Written by Holly Madden, LeadHer Local Director. Connect with Holly on FacebookInstagram or Twitter.

Slavery. This word has tragically become a constant throughout our history. I will never understand the choice one human being makes to put a price tag on another, but it happens every moment of every day. Slavery takes on many forms, but one definition we understand is that slavery is limited or absent freedom. War, sex, labor, money, and drugs are among the many reasons slavery exists, yet, slavery is not always a physical posture but it can be an emotional and mental prison. While many of us enjoy the freedom of this country, we remain slaves to expectation, addiction, perfection, emotion, and limitation. These emotional and mental barriers can become prison walls that trap us in a routine and a belief that we somehow are called to less. It is often in this self-made prison that we compromise our leadership.

I have lost count of how many women I have talked with who have shared their prisons with me, shame from past abuse or mistakes, brokenness from divorce, guilt from addiction, weariness from a busy schedule, or an addiction to perfection and approval. When asked if they see themselves as leader, the answer is always, no. Slavery and leadership cannot coexist. These roles remain in sharp contrast of one another. It is in this place that we also compromise the leadership of others because we cannot call out the leader in another if we don’t believe in the leader in ourselves.

God calls us to freedom. This freedom is one we don’t have to earn. Jesus surrendered on the cross so we could be free. Free to lead. Free to speak up. Free to worship. Free to love. Free to heal.

But freedom is not selfish. We cannot accept this freedom without seeing the slavery in existence around us.
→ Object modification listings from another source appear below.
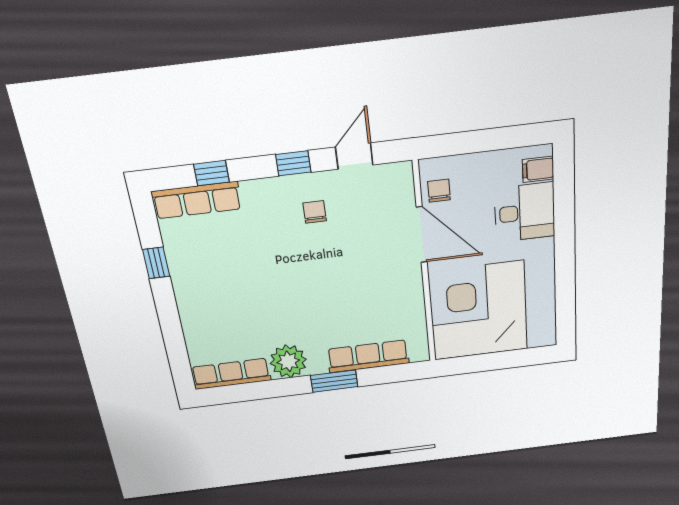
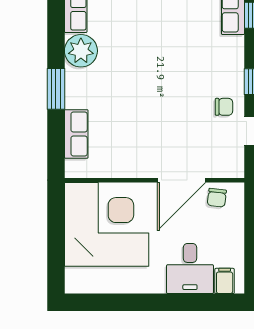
chair: (439, 191) -> (217, 198), turned 97
chair: (315, 212) -> (224, 107), moved
row of seats: (368, 356) -> (76, 134), width x0.68

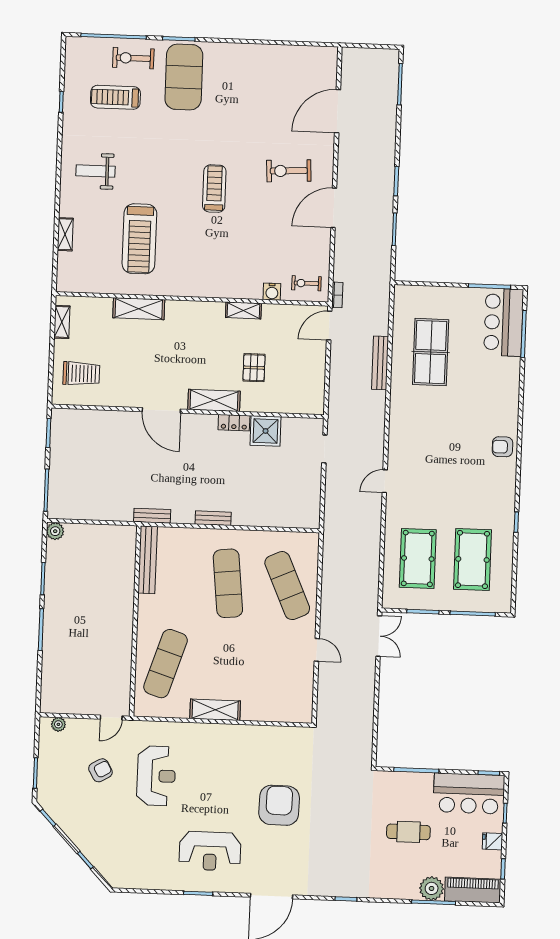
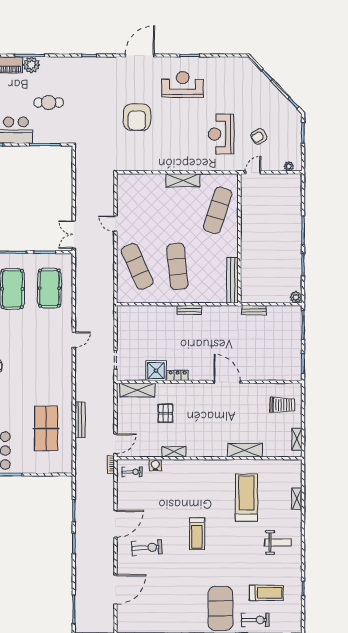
trolley: (81, 374) -> (282, 405), turned 180
shelving: (214, 400) -> (137, 390), moved
bench: (152, 516) -> (254, 310), moved

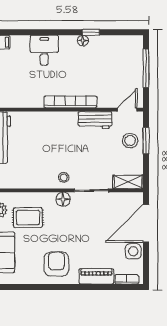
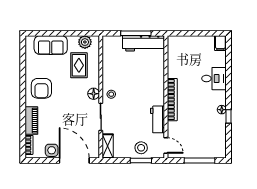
armchair: (56, 264) -> (41, 88), turned 90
Our freedom calls us to action.

I will always be amazed by the story of Harriet Tubman, a woman who ran away to find freedom, then put her life and freedom at risk to rescue from slavery hundreds of other slaves. She lived out the Gospel of freedom by sharing freedom with others. She once wrote that, “I freed a thousand slaves, I could have freed a thousand more if only they knew they were slaves.” Many times, slavery is experienced in silence. And many times, freedom is lived out in silence.

I challenge you to open your eyes to see the chains of slavery in your own life. Why do you still carry around the shame, the guilt, the mistakes, the addictions, and the fear? By no means is freedom a one time decision, but freedom is gained when we choose to fight for what God has given to us. Fight for your freedom, and then help others fight for their freedom.

Our LeadHer Local Chapters are talking about the topic of The Practice of Prayer this month and I found myself blown away by some of the prayers that I’ve heard prayed over the last week. Prayers by a teacher for a student who ran away, prayers by a volunteer fighting for the freedom of women and children caught in sex trafficking, prayers by a high school student praying for opportunities to show the love and friendship of Jesus to her peers in the LGBTQ community, and prayers from an addict praying for the freedom of other addicts. What if we truly made it a practice to pray bold prayers for freedom? What if we lived out our freedom through our bold prayers that influence bold action? What if we spent our freedom fighting for the freedom of others? God calls us to live in freedom, embrace the freedom He’s given you and share it with everyone around you.